* **YOUR TASK**
I need an exact copy of the lines from the one containing "224 80 50.19" through the end of the records, without any pictures.

BEGIN THE RECORDS

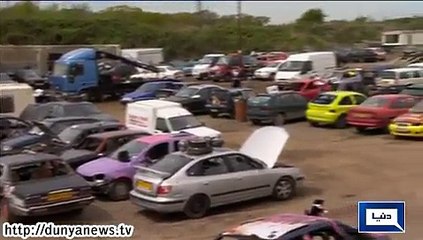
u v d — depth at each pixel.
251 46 78.19
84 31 74.50
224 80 50.19
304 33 84.06
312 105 28.03
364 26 69.94
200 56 75.31
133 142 17.39
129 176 16.27
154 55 57.75
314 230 8.21
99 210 15.31
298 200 15.55
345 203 14.88
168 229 13.48
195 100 33.00
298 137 25.31
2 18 74.12
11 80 38.50
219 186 14.47
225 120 31.34
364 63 52.66
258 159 16.02
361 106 25.41
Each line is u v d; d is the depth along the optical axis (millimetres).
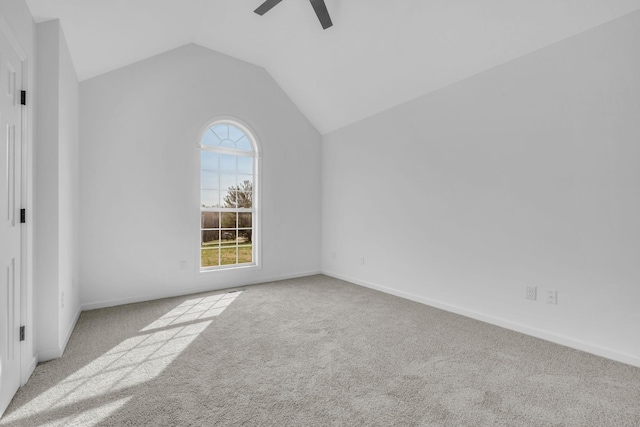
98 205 3354
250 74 4402
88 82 3297
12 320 1741
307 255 4957
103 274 3393
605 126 2301
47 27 2178
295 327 2857
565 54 2488
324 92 4328
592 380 2004
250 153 4453
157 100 3689
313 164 4996
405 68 3406
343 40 3445
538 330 2672
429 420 1614
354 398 1799
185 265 3893
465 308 3213
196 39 3842
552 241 2594
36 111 2135
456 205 3287
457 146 3270
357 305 3514
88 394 1816
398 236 3904
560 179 2539
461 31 2799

END THE RECORDS

* **SOLUTION BELOW**
224 80 50.19
304 33 84.06
312 105 28.03
364 26 69.94
200 56 75.31
133 142 17.39
129 176 16.27
154 55 57.75
314 230 8.21
99 210 15.31
298 200 15.55
345 203 14.88
168 229 13.48
195 100 33.00
298 137 25.31
2 18 74.12
11 80 38.50
219 186 14.47
225 120 31.34
364 63 52.66
258 159 16.02
361 106 25.41
Each line is u v d; d is the depth along the optical axis (millimetres).
98 205 3354
250 74 4402
88 82 3297
12 320 1741
307 255 4957
103 274 3393
605 126 2301
47 27 2178
295 327 2857
565 54 2488
324 92 4328
592 380 2004
250 153 4453
157 100 3689
313 164 4996
405 68 3406
343 40 3445
538 330 2672
429 420 1614
354 398 1799
185 265 3893
465 308 3213
196 39 3842
552 241 2594
36 111 2135
456 205 3287
457 146 3270
357 305 3514
88 394 1816
398 236 3904
560 179 2539
461 31 2799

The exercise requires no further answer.